A technical glitch at a SpaceX rocket has delayed the launch of NASA's space telescope.

A technical glitch at a SpaceX rocket has delayed the launch of NASA's space telescope. Photo: Getty

An 11th-hour technical glitch has prompted SpaceX to postpone its planned launch of a new NASA space telescope designed to detect worlds beyond our solar system, delaying for at least 48 hours a quest to expand astronomers’ known inventory of so-called exoplanets.

The Transit Exoplanet Survey Satellite, or TESS, had been due for lift-off aboard a Falcon 9 rocket from the Cape Canaveral Air Force Station in Florida at 8.32am AEST(10.32pm GMT), but Space X halted the countdown a little more than two hours before launch time.

Space X, billionaire entrepreneur Elon Musk’s privately-owned launch service, said on Twitter that the blast-off was scrubbed for the day due to unspecified problems in the rocket’s guidance control system.

The launch was rescheduled for Wednesday.

The two-year, $US337 million ($433 million) TESS mission is designed to build on the work of its predecessor, the Kepler space telescope, which discovered the bulk of some 3700 exoplanets documented by astronomers during the past 20 years and is about to run out of fuel.

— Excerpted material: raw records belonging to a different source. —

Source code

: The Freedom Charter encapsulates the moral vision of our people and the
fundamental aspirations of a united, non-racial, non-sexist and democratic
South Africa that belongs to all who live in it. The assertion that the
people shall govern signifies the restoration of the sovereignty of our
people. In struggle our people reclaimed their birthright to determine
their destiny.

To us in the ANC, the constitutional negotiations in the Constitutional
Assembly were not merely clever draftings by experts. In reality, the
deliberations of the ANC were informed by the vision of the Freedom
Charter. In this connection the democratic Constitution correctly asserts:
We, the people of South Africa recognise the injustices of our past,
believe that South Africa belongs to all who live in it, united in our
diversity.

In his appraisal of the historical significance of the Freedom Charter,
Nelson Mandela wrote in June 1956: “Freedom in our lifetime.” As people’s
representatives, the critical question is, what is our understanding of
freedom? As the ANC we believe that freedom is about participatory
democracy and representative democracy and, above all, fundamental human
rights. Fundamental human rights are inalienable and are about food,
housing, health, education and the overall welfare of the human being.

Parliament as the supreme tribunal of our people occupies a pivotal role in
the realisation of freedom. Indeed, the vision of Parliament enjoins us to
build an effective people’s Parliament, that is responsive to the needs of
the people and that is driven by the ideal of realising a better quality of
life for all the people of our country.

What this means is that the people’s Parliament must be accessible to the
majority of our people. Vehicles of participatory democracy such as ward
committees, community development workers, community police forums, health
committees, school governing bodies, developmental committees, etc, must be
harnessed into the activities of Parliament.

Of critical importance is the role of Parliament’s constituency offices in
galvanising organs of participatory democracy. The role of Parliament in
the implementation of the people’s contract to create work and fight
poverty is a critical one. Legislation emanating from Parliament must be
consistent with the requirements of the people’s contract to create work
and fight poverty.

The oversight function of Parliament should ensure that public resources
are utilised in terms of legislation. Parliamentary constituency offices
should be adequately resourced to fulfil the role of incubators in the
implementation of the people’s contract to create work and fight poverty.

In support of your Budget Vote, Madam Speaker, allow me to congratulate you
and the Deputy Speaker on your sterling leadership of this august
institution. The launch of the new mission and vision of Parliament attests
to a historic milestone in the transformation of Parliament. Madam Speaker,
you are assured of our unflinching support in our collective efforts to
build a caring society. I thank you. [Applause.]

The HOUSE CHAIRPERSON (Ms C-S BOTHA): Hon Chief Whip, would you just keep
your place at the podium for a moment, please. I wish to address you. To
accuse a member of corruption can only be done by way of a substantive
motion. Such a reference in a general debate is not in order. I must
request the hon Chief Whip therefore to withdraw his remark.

NASA expects to pinpoint thousands more previously unknown worlds, perhaps hundreds of them Earth-sized or “super-Earth”-sized – no larger than twice as big as our home planet.

Those are believed the most likely to feature rocky surfaces or oceans, and are thus considered the best candidates for life to evolve, as opposed to gas giants like Jupiter or Neptune.

Roughly the size of a refrigerator with solar-panel wings and equipped with four special cameras, TESS will take about 60 days to reach a highly elliptical, first-of-a-kind orbit looping it between Earth and the moon every two and a half weeks.

Like Kepler, TESS will use a detection method called transit photometry, which looks for periodic, repetitive dips in the visible light from stars caused by planets passing, or transiting, in front of them.